Айя Ксига, которой поклоняются в церквях… Ее изображали по-другому. Должно быть, как раз поэтому медальоны и спрятаны здесь, но… это точно она. 
– Теперь ты мне веришь?
 Михали бережно взял медальон и перевел взгляд с изображения святой на Рею.
 – Ты и впрямь ее дочь.
 Она кивнула.
 – Я помню маму такой, как на портрете. Не совсем, конечно, я же не видела в ней святую, – Реа взяла юношу за запястье и опустила его руку с медальоном. – Я не пытаюсь предъявить права на вашу святую, Михали. Я хочу почтить память матери.
 – Понимаю, – согласился Михали, но взгляд его был каким-то странным, а в интонациях проскальзывало изумление, от которого Рее становилось не по себе.

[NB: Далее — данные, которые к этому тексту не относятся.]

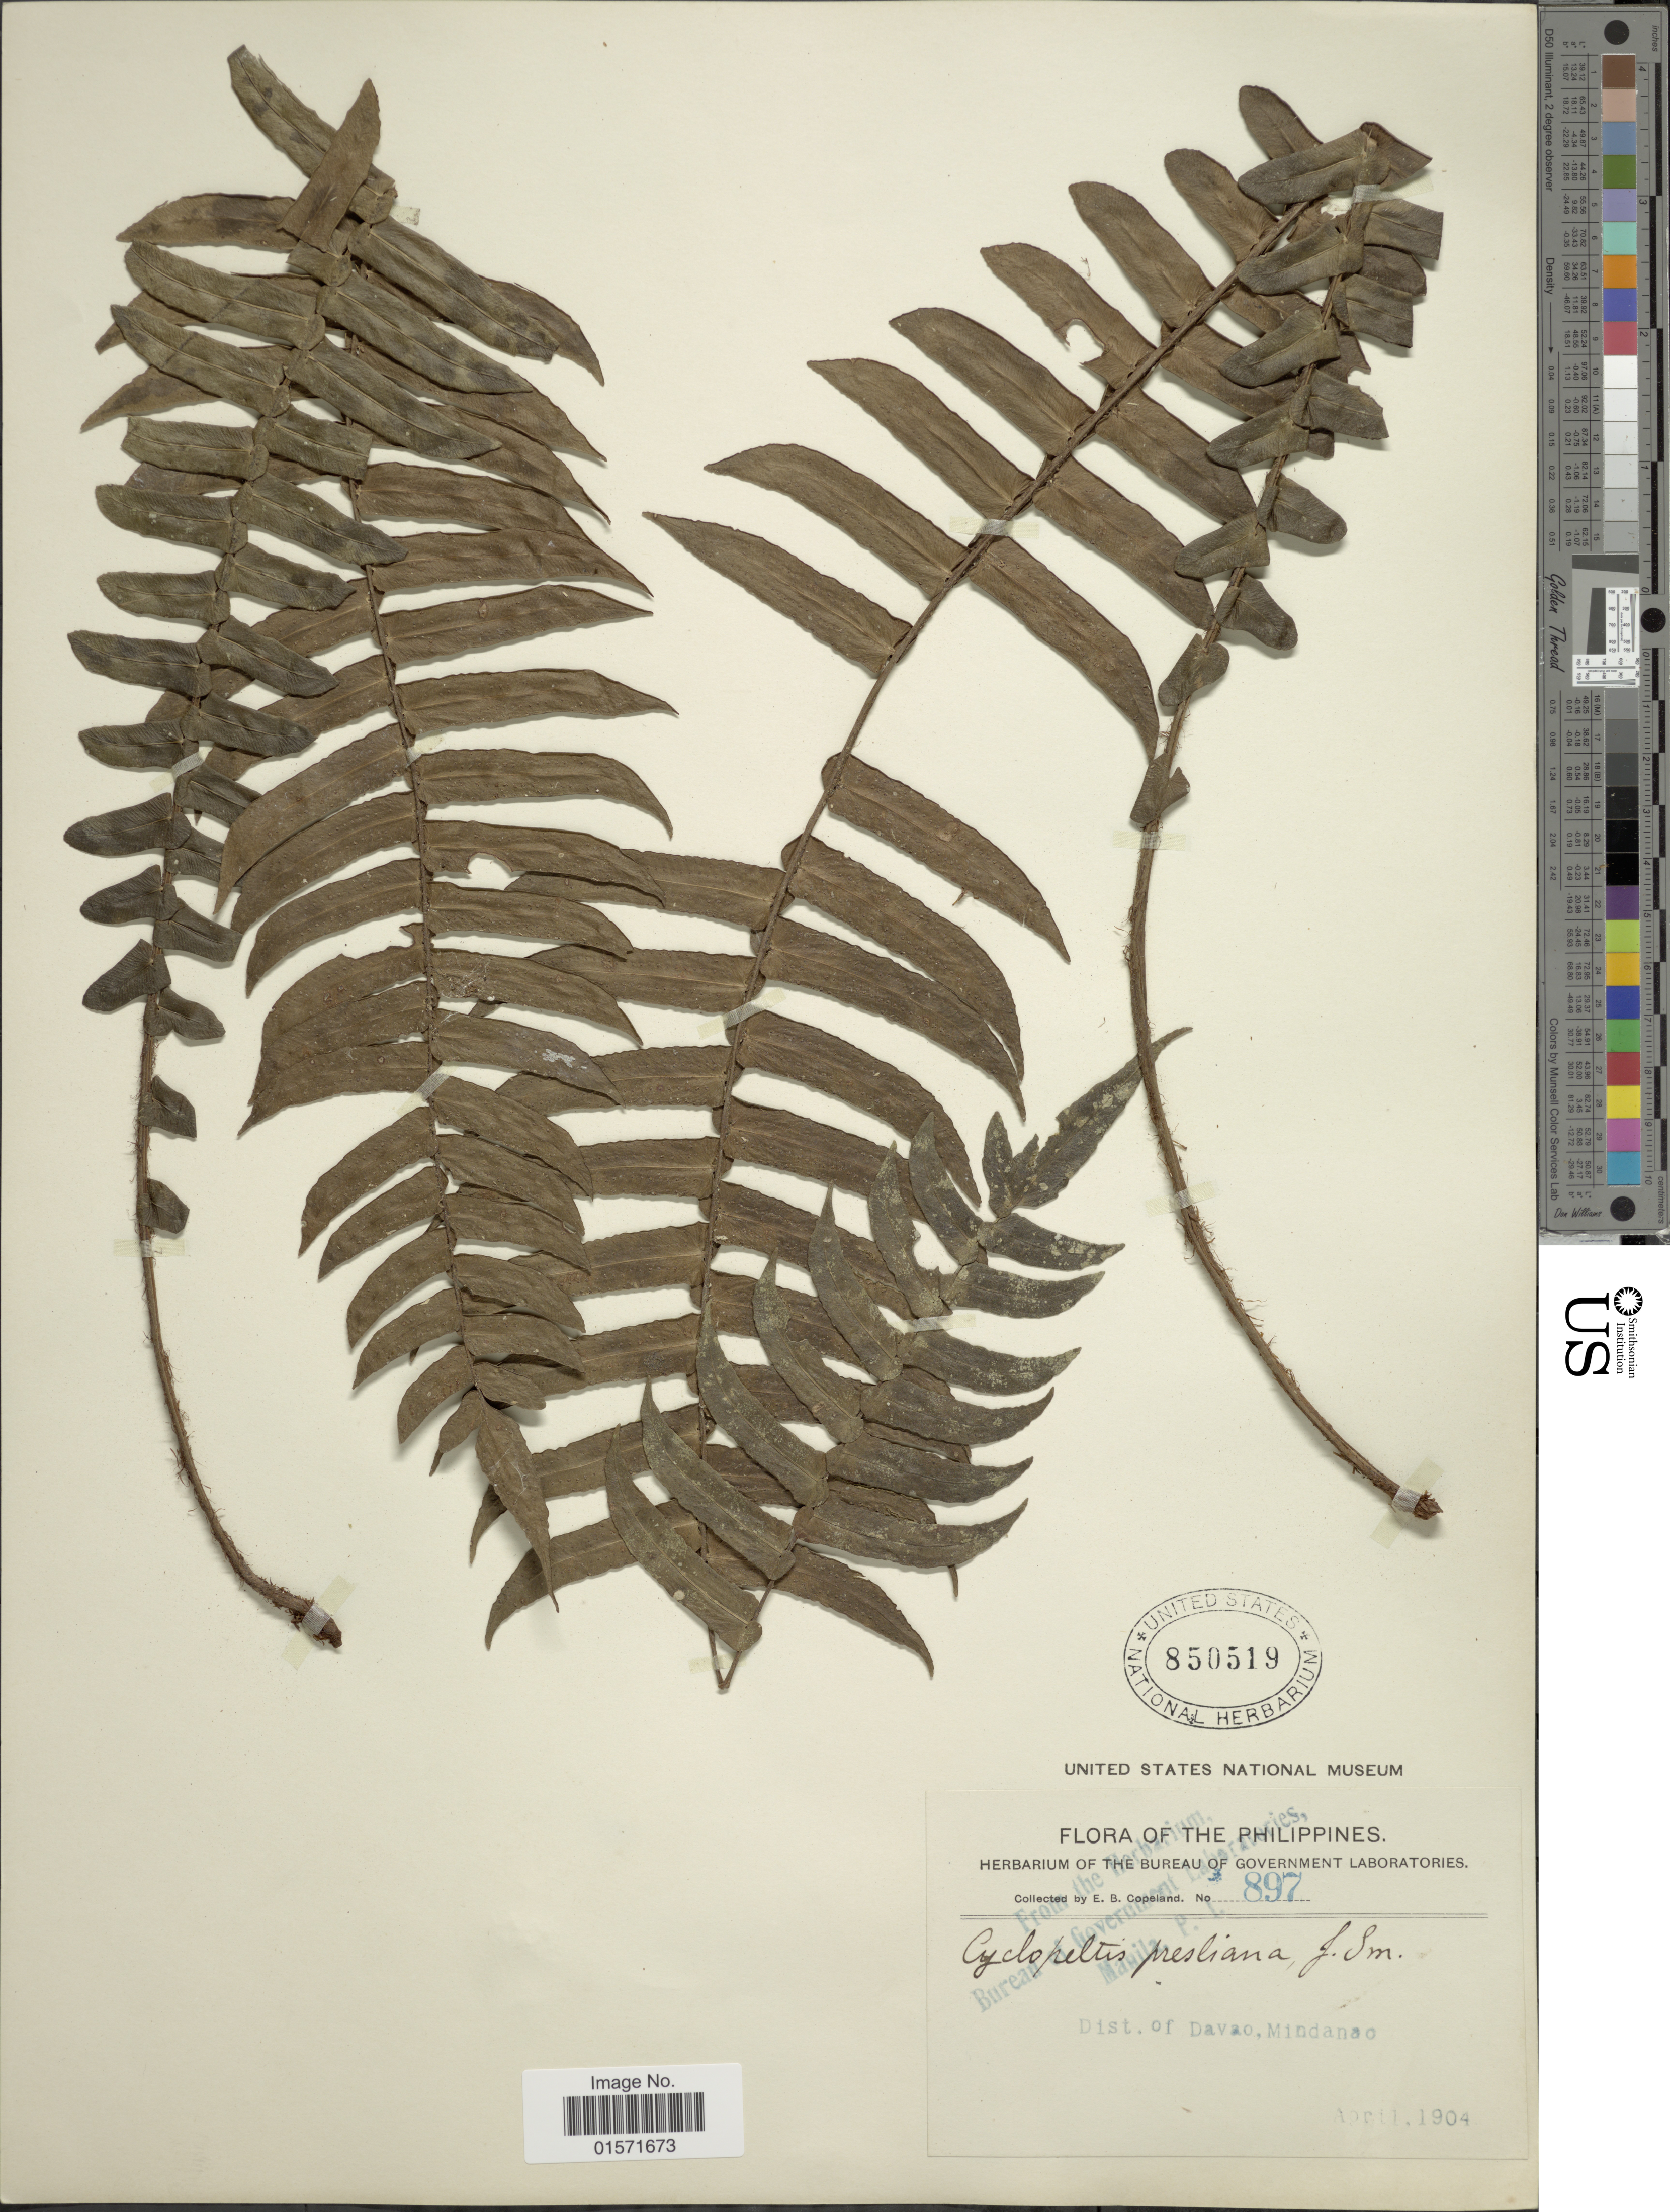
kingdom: Plantae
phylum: Tracheophyta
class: Polypodiopsida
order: Polypodiales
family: Lomariopsidaceae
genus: Cyclopeltis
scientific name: Cyclopeltis presliana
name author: (Mett.) Berkeley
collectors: ex herb. E. B. Copeland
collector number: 897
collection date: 1904-04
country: Philippines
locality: Dist. of Mindanao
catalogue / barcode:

 – Что такое? – спросила она.
 – Ничего. Но теперь, когда я знаю, на что обращать внимание, я и правда замечаю сходство. А с вуалью…
 Реа нахмурилась.
 – Что с вуалью?
 Михали приподнял ее подбородок к свету, и Реа поежилась под изучающим взглядом.
 – Вышло бы один в один, – договорил Михали. – Мы можем сказать, что это ты.
 – Что? Кому? – пролепетала Реа и попятилась.
 – Повстанцам в горных лагерях. После свадьбы стало сложно поддерживать боевой дух. И предупредить о том, что мою смерть мы инсценируем, я не могу. Лучше приведем тебя к ним, чтобы ты их благословила. Покажем, что Схорицу поддерживает настоящая святая. Если люди услышат о возвращении Айи Ксиги, они стекутся со всех сторон, и мы окажемся на шаг ближе к победе.
 – Разве я справлюсь? – испугалась Реа. – Мне ведь мало что известно о святых. У меня не получится изобразить маму.
 Кроме того, Реа жила в Ксигоре уже не первую неделю, но до сих пор никто не увидел в ней Айю Ксигу.
 Михали улыбнулся.
 – Ты говорила, что наши святые не сильно отличаются от твоих стратагиози. Уверен, ты справишься.
 Реа нервно переступила с ноги на ногу. Наверное, приятно, когда на тебя надеются. Ей льстила уверенность Михали в ее способностях. Но ситуация слишком сложная. Маме поклонялись потому, что она действительно была святой.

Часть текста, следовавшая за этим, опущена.